While the composition of the 20-member Libya Contact Group, which the London Conference decided to set up, and which would be meeting in Doha around middle of April 2011, is not known, the AU -- keen to move ahead with its peace initiative -- is widely expected to join the Group.

The AU's difficulties in hammering out a joint stance lie very much in the history of the Union: Muammar al-Gaddafi chaired it from February 2009 to January 2010. Together with Egypt, Nigeria and South Africa, he has been providing 75 percent of the AU's budget.

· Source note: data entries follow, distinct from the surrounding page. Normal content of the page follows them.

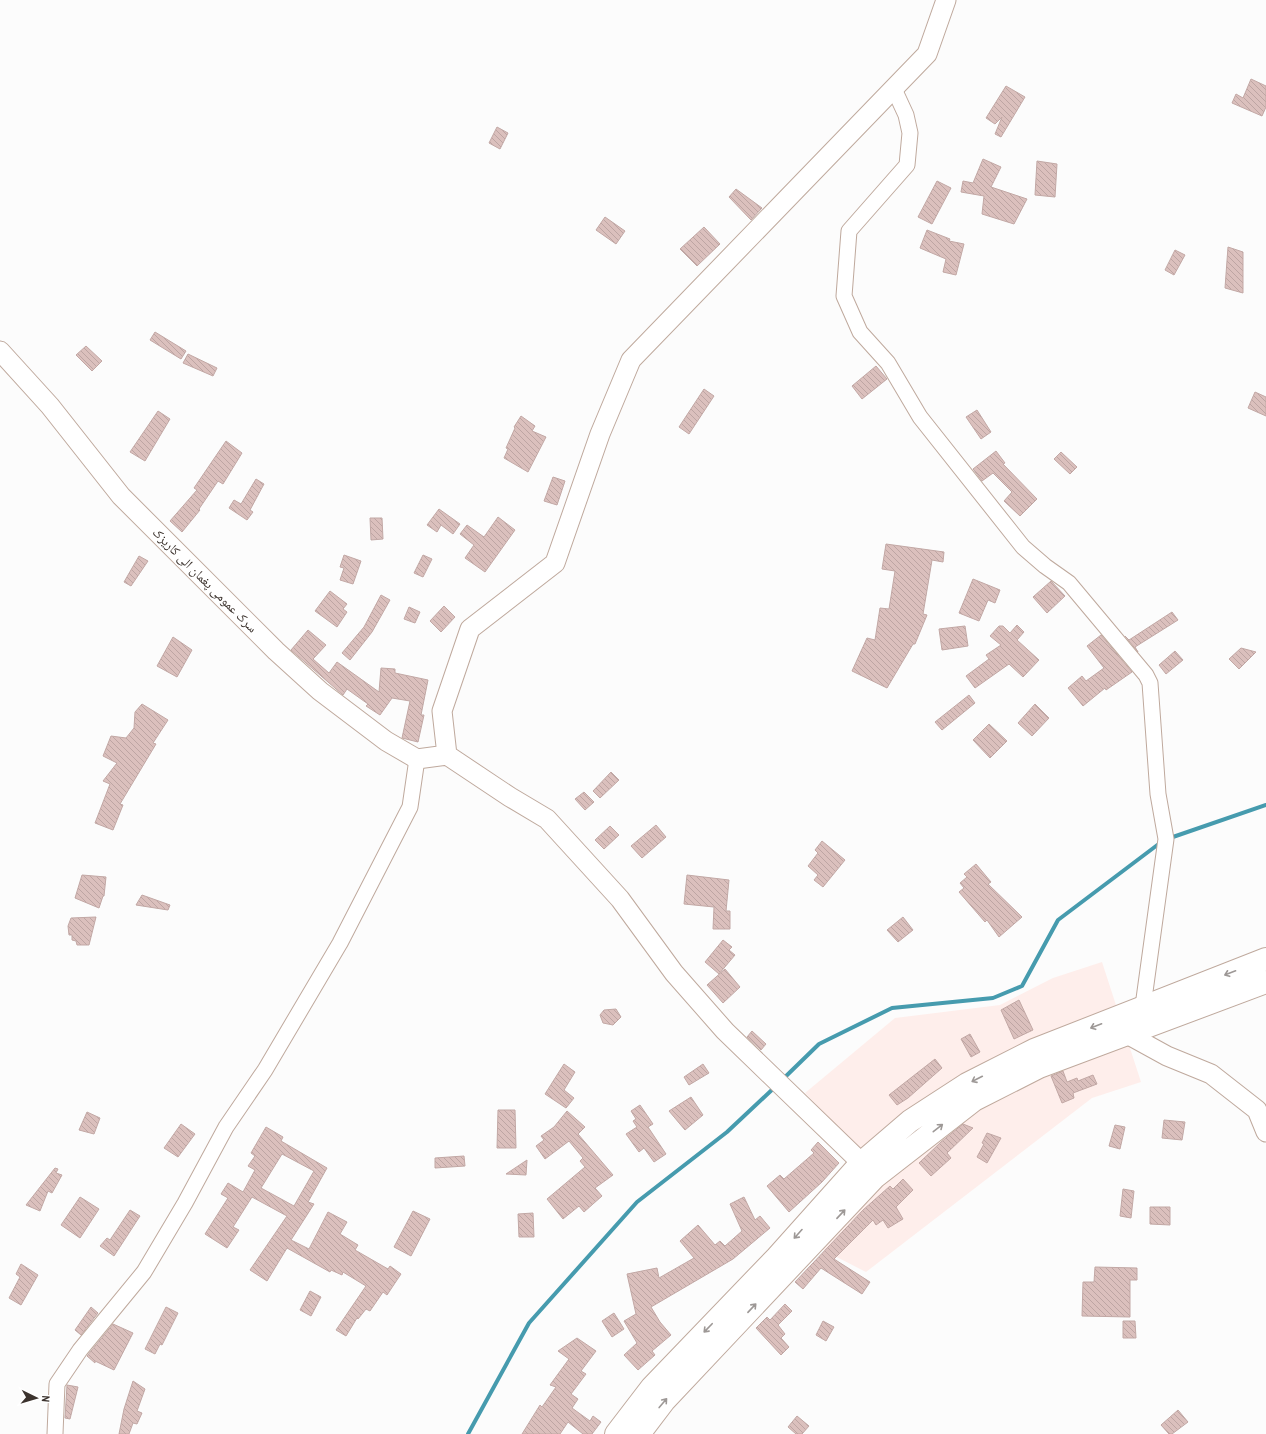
<svg xmlns="http://www.w3.org/2000/svg" width="1266" height="1434" viewBox="0 0 1266 1434" font-family="'Archivo Narrow','Noto Naskh Arabic',sans-serif">
  <defs>
    <pattern id="building-back-hatch" width="6" height="6" patternUnits="userSpaceOnUse"><rect width="6" height="6" fill="#dbc0bd"/><path d="M-1 5l2 2M0 0l6 6M5-1l2 2" fill="none" stroke="#bda5a3"/></pattern>
  </defs>
  <rect width="100%" height="100%" fill="#fcfcfc"/>
  <!-- commercial -->
  <path fill="#feeeeb" d="M1102,962l39,120 -49,16 -226,174 -47,-24 62,-76 -76,-79 90,-75 105,-13 53,-27z"/>
  <g fill="none" stroke-linecap="round" stroke-linejoin="round">
    <!-- stream -->
    <path stroke="#469bae" stroke-width="4" d="M1170,838l96,-33
      M782,1080l37,-36 73,-36 101,-10 29,-12 36,-66 102,-77
      M468,1434l61,-111 108,-121 90,-70 49,-46"/>
  </g>
  <!-- building -->
  <path fill="url(#building-back-hatch)" stroke="#c2a8a5" fill-rule="evenodd" d="M1251,79l15,7v21l-4,9 -30,-13 4,-9 7,4z
    M1006,86l19,11 -24,40 -6,-3 7,-17 -7,7 -9,-6z
    M497,127l11,6 -8,16 -11,-6z
    M983,159l18,8 -10,20 36,12 -13,25 -32,-10 2,-18 -23,-4 2,-11 10,2z
    M1037,161l20,3 -2,33 -20,-2z
    M937,181l14,7 -19,36 -14,-7z
    M736,189l26,19 -11,12 -22,-23z
    M605,217l20,14 -9,13 -20,-14z
    M704,227l16,17 -23,22 -17,-17z
    M927,230l23,9 -1,2 15,3 -8,31 -13,-3 3,-13 -26,-11z
    M1228,247l15,5v41l-18,-5z
    M1175,250l10,5 -11,20 -9,-5z
    M155,332l31,19 -5,8 -31,-19z
    M86,346l16,15 -10,10 -16,-16z
    M188,354l29,14 -4,8 -30,-13z
    M876,366l11,13 -25,20 -10,-13z
    M704,389l10,7 -25,38 -10,-7z
    M1255,392l11,5v19l-18,-8z
    M977,410l14,22 -10,7 -15,-22z
    M158,411l12,8 -25,42 -15,-9z
    M521,416l14,10 -3,5 14,6 -18,35 -24,-14 4,-9 -2,-1 9,-20 -1,-1z
    M226,441l16,12 -19,31 -5,-3 -19,28 1,1 -18,22 -12,-11 27,-31 -3,-2z
    M996,451l9,12 -2,1 34,35 -17,17 -16,-15 8,-9 -19,-19 -11,8 -9,-12z
    M1061,452l16,15 -7,7 -16,-15z
    M553,477l12,4 -8,24 -13,-4z
    M256,479l8,5 -14,26 3,2 -6,8 -18,-12 5,-8 7,4z
    M439,509l21,15 -7,10 -12,-9 -4,7 -10,-7z
    M498,517l17,13 -30,42 -20,-14 9,-13 -14,-11 7,-9 17,12z
    M370,518h12l1,21 -12,1z
    M886,544l58,8 -1,10 -11,-2 -9,54 4,1 -12,29h-2l-26,44 -35,-17 15,-33 8,2 5,-32 9,1 6,-38 -13,-2z
    M344,555l17,6 -8,23 -13,-4 4,-12 -4,-1z
    M423,555l9,4 -9,18 -9,-4z
    M139,556l9,5 -17,25 -7,-4z
    M973,579l27,11 -5,13 -7,-3 -9,21 -20,-8z
    M1051,581l14,15 -18,17 -14,-16z
    M330,591l17,13 -4,5 4,3 -10,15 -22,-16z
    M381,595l9,5 -18,32 -22,28 -8,-7 22,-26z
    M444,606l11,11 -14,15 -11,-11z
    M409,607l11,5 -5,11 -11,-4z
    M1172,612l6,8 -43,27 3,5 -13,-16 4,4z
    M1017,625l7,7 -7,8 22,20 -16,17 -14,-13 -34,24 -9,-12 23,-17 -3,-4 15,-10 -11,-9 9,-10h4l7,7z
    M965,626l3,20 -26,4 -3,-21z
    M308,630l18,15 -13,14 16,14 8,-11 42,30 2,-24 14,1v4l33,7 -7,35h3l-6,27 -16,-4 8,-37 -18,-3 -12,17 -14,-9 2,-2 -21,-15 -4,6 -52,-45z
    M1101,635l31,37 -26,18 -1,-2 -22,18 -15,-18 14,-12 4,5 18,-13 -17,-22z
    M173,637l19,13 -15,27 -20,-11z
    M1241,648l15,4 -17,17 -10,-10z
    M1175,651l8,9 -17,14 -7,-9z
    M969,695l6,8 -33,27 -7,-8z
    M142,704l26,16 -15,23 3,1 -36,60 3,1 -10,25 -18,-7 15,-39 -7,-3 14,-18 -14,-7 8,-20 15,2 8,-10 1,-16z
    M1035,704l14,14 -17,18 -14,-13z
    M989,724l18,17 -17,17 -17,-18z
    M611,772l8,8 -19,18 -7,-7z
    M584,792l10,10 -9,8 -10,-11z
    M656,825l10,12 -24,21 -11,-12z
    M610,826l9,9 -15,14 -9,-9z
    M822,841l23,19 -22,27 -9,-7 4,-5 -10,-9 10,-13 -3,-3z
    M976,864l15,18 -3,2 34,33 -23,20 -12,-17 -2,2 -26,-30 5,-4 -4,-5 7,-6 -3,-3z
    M82,875l24,2 -2,19h-1l-4,12 -24,-10z
    M687,875l42,5 -3,31h4v18h-17l1,-22 -30,-3z
    M142,895l28,10 -2,5 -32,-5z
    M96,917l-7,28h-12l-1,-4 -4,-1v-5h-3l-1,-9 3,-8z
    M903,917l10,13 -15,12 -11,-12z
    M723,940l9,7 -3,3 6,5 -16,19 -14,-12z
    M725,969l15,18 -17,16 -16,-18z
    M1019,1000l14,30 -19,9 -13,-29z
    M616,1009l5,8 -8,8 -10,-2 -3,-8 4,-5z
    M752,1031l14,13 -5,6 -14,-13z
    M970,1034l10,18 -9,5 -10,-18z
    M935,1059l7,9 -34,30 -11,7 -8,-10z
    M564,1064l11,8 -11,18 10,8 -8,10 -21,-14z
    M703,1064l6,9 -20,12 -5,-8z
    M1063,1071l4,11 10,-4 1,3 15,-6 4,9 -24,9 1,5 -12,5 -11,-27z
    M691,1097l12,18 -18,15 -16,-19z
    M640,1105l13,19 -5,3 18,27 -12,8 -10,-14 -5,4 -13,-18 11,-7 -4,-6 3,-2 -5,-8z
    M498,1110h17l1,38h-19z
    M567,1111l18,16 -7,7 35,41 -18,13 7,8 -18,16 -5,-6 -16,13 -16,-20 38,-32 -5,-6 3,-3 -14,-17 -24,18 -9,-13 8,-6 -3,-4 13,-9z
    M87,1112l13,6 -6,16 -15,-4z
    M1164,1120l21,2 -3,18 -20,-2z
    M181,1124l14,10 -17,23 -14,-9z
    M963,1124l10,4 -26,25 4,5 -20,18 -12,-13 22,-21z
    M1115,1125l10,2 -5,22 -11,-3z
    M266,1127l17,10 -2,4 46,27 -19,34 6,2 -23,36 18,9 19,-37 19,10 -7,12 18,11 -3,5 33,19 2,-3 11,8 -14,21 -4,-3 -13,19 -4,-2 -8,10 -1,-1 -11,18 -10,-6 30,-44 -23,-14 -1,3 -11,-5 -1,2 -43,-24 -20,33 -17,-11 37,-54 -35,-19 -19,30 6,3 -12,18 -22,-14 23,-36 -7,-4 7,-11 15,9 12,-22 -7,-4 7,-10 -4,-3zM282,1154l32,17 -20,35 -33,-18z
    M987,1133l14,5 -14,25 -10,-6 7,-13 -2,-1z
    M818,1142l21,21 -17,19 -33,30 -22,-26 13,-11 4,4 30,-26 -3,-3z
    M464,1156l1,10 -30,2v-10z
    M527,1160l-1,15 -20,-1z
    M55,1168l3,1 -2,4 6,2 -10,18 -4,-2 -8,20 -14,-6z
    M903,1179l10,11 -17,17 7,12 -15,9 -5,-8 -7,5 -3,-5 -39,39 36,23 -8,12 -41,-26 -18,21 -8,-7 68,-72 27,-24 3,3z
    M1123,1189l11,2 -3,27 -11,-2z
    M80,1197l19,12 -19,29 -19,-13z
    M744,1197l11,23 5,-4 10,12 -37,31 -82,48 9,15 11,13 -19,16 3,4 -17,15 -14,-15 13,-12 -13,-22 12,-7 -9,-40 30,-6 2,10 35,-20 -14,-17 18,-16 17,20 5,-4 5,5 17,-15 -12,-27z
    M1150,1207h20v18l-20,-1z
    M130,1210l10,6 -26,40 -14,-10 7,-8 3,2z
    M413,1211l17,8 -19,37 -17,-9z
    M533,1213l1,24h-15l-1,-23z
    M21,1264l17,11 -17,30 -12,-7 11,-21 -4,-3z
    M1095,1267l42,1v12h-7v37l-48,-1 1,-34h11z
    M310,1291l11,6 -10,19 -11,-6z
    M785,1304l7,7 -14,14 7,9 -4,4 8,9 -8,8 -25,-27 11,-11 3,3z
    M91,1307l7,6 -17,22 -6,-5z
    M166,1307l12,6 -16,32 -2,-1 -5,10 -10,-5z
    M614,1313l10,16 -12,8 -10,-16z
    M823,1321l11,6 -8,14 -10,-6z
    M1123,1321h12l1,17h-13z
    M113,1324l20,9 -19,37 -19,-9v2l-8,-7z
    M577,1338l19,13 -15,20 5,3 -15,20 7,5 -6,9 18,13 3,-5 8,6 -9,12h-9l-15,-12 -8,12h-38l18,-29 2,2 14,-20 -6,-2 19,-26 -11,-8z
    M133,1381l12,8 -8,22 5,2 -5,11 -4,-1 -4,11h-10l5,-25z
    M67,1385l11,2 -8,32 -5,-1z
    M1178,1410l10,12 -16,12h-3l-8,-9z
    M797,1416l12,10 -7,8h-6l-8,-7z"/>
  <g fill="none" stroke-linecap="round" stroke-linejoin="round">
    <!-- minor casing -->
    <g stroke="#bfa99d" stroke-width="17">
      <path id="minor" d="M894,89l12,26 4,18 -3,32 -58,66 -5,65 16,36 28,31 32,54 103,130 22,19 24,17 77,92 4,8 8,111 8,45 -23,167
        M55,1434l2,-50 23,-34 64,-78 41,-69 41,-76 39,-57 75,-127 70,-136 7,-48"/>
    </g>
    <!-- tertiary casing -->
    <g stroke="#bfa99d" stroke-width="21">
      <path id="tertiary" d="M0,351l50,55 71,90 155,155 44,40 66,50 31,18 30,-4
        M1127,1034l40,22 44,18 46,36 9,22
        M872,1173l-147,-142 -51,-58 -54,-74 -73,-80 -37,-22 -63,-42 -5,-44 28,-82 85,-66 45,-129 31,-74 296,-306 19,-54"/>
    </g>
    <!-- secondary casing -->
    <g stroke="#bfa99d" stroke-width="24">
      <path id="secondary" d="M616,1434l36,-47 125,-130 84,-94 49,-42 57,-37 67,-34 232,-91
        M639,1434l25,-33 211,-224 99,-77 65,-33 227,-85"/>
    </g>
    <!-- minor -->
    <use href="#minor" stroke="#fff" stroke-width="15"/>
    <!-- tertiary -->
    <use href="#tertiary" stroke="#fff" stroke-width="19"/>
    <!-- secondary -->
    <use href="#secondary" stroke="#fff" stroke-width="22"/>
  </g>
  <!-- one-way arrows -->
  <defs><path id="oneway-shaft" d="M-6 0H5M1.5-3L5.5 0L1.5 3" fill="none" stroke-width="1.6" stroke-linecap="round" stroke-linejoin="round"/></defs>
  <g stroke="#9d9896">
    <use href="#oneway-shaft" transform="translate(1230 973) rotate(159)"/>
    <use href="#oneway-shaft" transform="translate(1096 1026) rotate(159)"/>
    <use href="#oneway-shaft" transform="translate(977 1079) rotate(153)"/>
    <use href="#oneway-shaft" transform="translate(938 1128) rotate(-38)"/>
    <use href="#oneway-shaft" transform="translate(841 1214) rotate(-47)"/>
    <use href="#oneway-shaft" transform="translate(798 1234) rotate(132)"/>
    <use href="#oneway-shaft" transform="translate(752 1308) rotate(-47)"/>
    <use href="#oneway-shaft" transform="translate(708 1328) rotate(134)"/>
    <use href="#oneway-shaft" transform="translate(663 1403) rotate(-50)"/>
  </g>
  <g text-anchor="middle" dominant-baseline="central" stroke-width="3" stroke-linejoin="round" paint-order="stroke">
    <!-- street labels -->
    <g font-size="13" fill="#3b322d" stroke="#fff">
      <text transform="translate(205 580) rotate(45)">سرک عمومی پغمان الی کاریزک</text>
    </g>
  </g>
  <!-- north arrow -->
  <g transform="translate(36 1398) rotate(95)" stroke="#ffffff" stroke-width="3" paint-order="stroke">
  <path d="M0-3L7 15L0 10L-7 15Z" fill="#3b322d"/>
  <text y="-6" font-size="11" font-weight="bold" text-anchor="middle" fill="#3b322d">N</text>
  </g>
</svg>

Besides, Gaddafi was a driving spirit behind the establishment and strengthening of the AU, which succeeded the Organisation of African Unity (OAU). The heads of state and government of the OAU held an extraordinary session in July 1999 at Gaddafi's hometown Sirte and issued a declaration calling for the establishment of AU.

The July 9, 1999 declaration stated, among others: "In our deliberations, we have been inspired by the important proposals submitted by Colonel Muammar Ghaddafi, Leader of the Great AI Fatah Libyan Revolution, and particularly, by his vision for a strong and united Africa, capable of meeting global challenges and in shouldering its responsibility to harness the human and natural resources of the continent in order to improve the living conditions of its peoples."

They African leaders were driven by the desire to accelerate the process of integration in the continent to enable it play its rightful role in the global economy while addressing multifaceted social, economic and political problems compounded as they are by certain negative aspects of globalisation.

The guiding vision was: "An integrated, prosperous and peaceful Africa, driven by its own citizens and representing a dynamic force in global arena."

This vision of a new, forward-looking, dynamic and integrated Africa was to be fully realized through relentless struggle on several fronts and as a long-term endeavour. Subsequently, the African Union has shifted focus from supporting liberation movements in the erstwhile African territories under colonialism and apartheid, as envisaged by the OAU since 1963 and the Constitutive Act, to an organization spear-heading Africa’s development and integration.